Hilâfet merkezi olan Bağdat, bazı eşkıya-terörist grupların tesiri altına girince, Tuğrul Beyden yardım-desten istendi.
İran’da oturan Tuğrul Bey, hazırlıkları tamamladıktan sonra Bağdat seferine çıktı. Ordusunu Bağdat’ın dışında tutarak, orada terör estiren gruplara haber gönderdi: Kan dökülmesini istemiyorum. Bu sebeple, şehri derhal terk edip başka yerlere gidin. Aksi halde, günah benden gider.”
Çoğu Şii olarak bilinen gruplar, kısa süre içinde Bağdat’ı terk edip Fâtımîler’in hakimiyeti altında bulunan Mısır taraflarına doğru gittiler.
Hilâfet merkezi olan Bağdat’ı kansız-savaşsız şekilde sulh ve sükûna erdirmeye muvaffak olan Tuğrul Bey, aylar sonra tekrar devlet merkezi olan İran-Hemedan taraflarına geri geldi.

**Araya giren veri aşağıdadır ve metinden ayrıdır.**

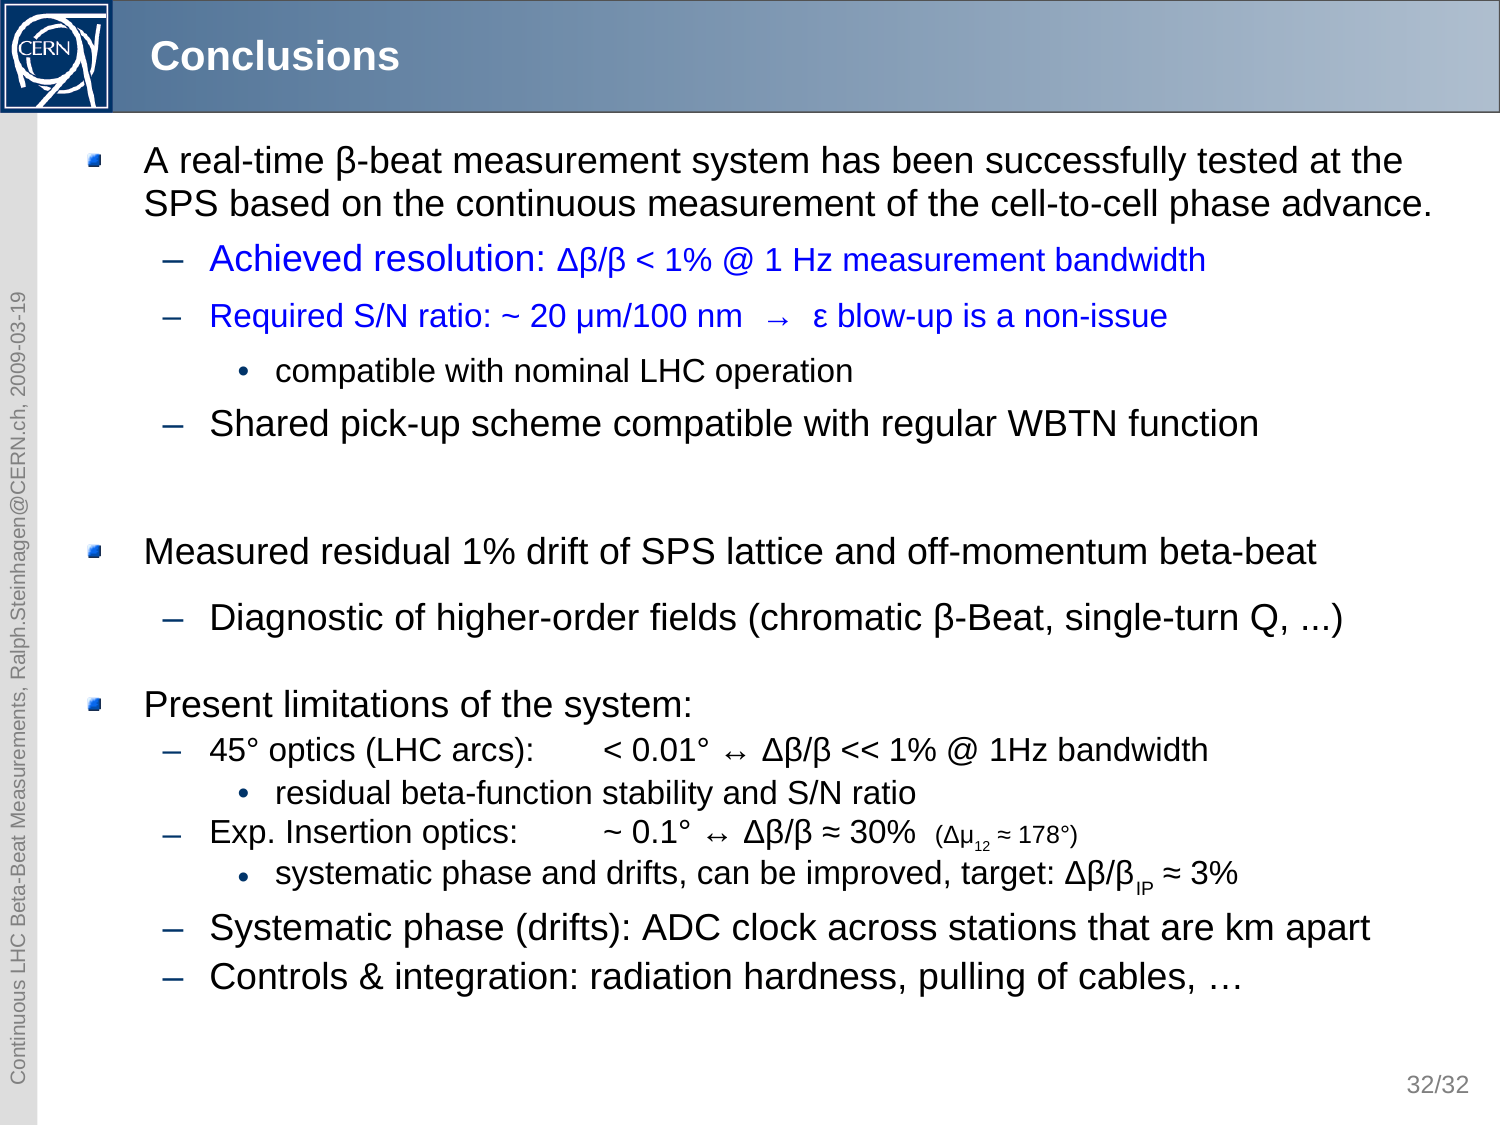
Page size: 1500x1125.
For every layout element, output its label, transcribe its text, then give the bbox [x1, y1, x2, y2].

Başkente geldiğinde bir de görür ki, ona pek ihtişamlı bir saray inşa edilmiş. O da sarayın yanında mâbed yapılıp yapılmadığını sorar. “Henüz yapılmadı” cevabı alınca, o ihtişamlı sarayda oturmayı kabul etmeyerek, şunu söyler: “Bana bir saray yapılıp da, onun yanında ondan daha ihtişamlı bir mâbet inşâ ettirmezsem, huzur-i İlâhiye gitmekten utanırım.”
Tarihe geçen sözler
İlk Selçuklu Sultanı Tuğrul Bey gibi, ilk Osmanlı Sultanı Osman Gazinin de tarihe geçen ibret yüklü sözleri, nasihatleri var.
68 yaşında iken Söğüt'te vefât eden Osman Gazinin yerine, oğlu Orhan Gazi geçti.
Şeyh Edebali Hazretlernin damadı da olan Osman Gazi, kayınpederi tarafından şu harikulâde nasihata muhatap olmuş bir devlet adamıdır: “Ey oğul! Sabretmesini bil. Azminden dönme. Çıktığın yolu, taşıyacağın yükü iyi bil. Şunu da unutma: insanı yaşat ki, devlet yaşasın.”
Osman Gazi'nin, ölüm döşeğinde iken oğlu Orhan Gazi'ye yaptığı nasihat da, şüphesiz pek meşhûr ve manidardır.
Osman Gazinin oğluna, dolayısıyla kendi neslinden gelecek diğer idarecilere şu veciz nasihati yaptığı rivayet edilir:
* "Ey oğul! Din yolunda gazâya devam et. Dostlarını, komutanlarını gözet. Âlimleri kayır ve gözet. Adâlet yolundan ayrılma...
* “Asla kibirlenme, büyüklenme.
* “Oğul Orhan! Şu Bursa’yı da aç, gülzâr eyle...
* “Ey oğul! Bu devleti sana, seni de Hûdâ'ya emânet ediyorum."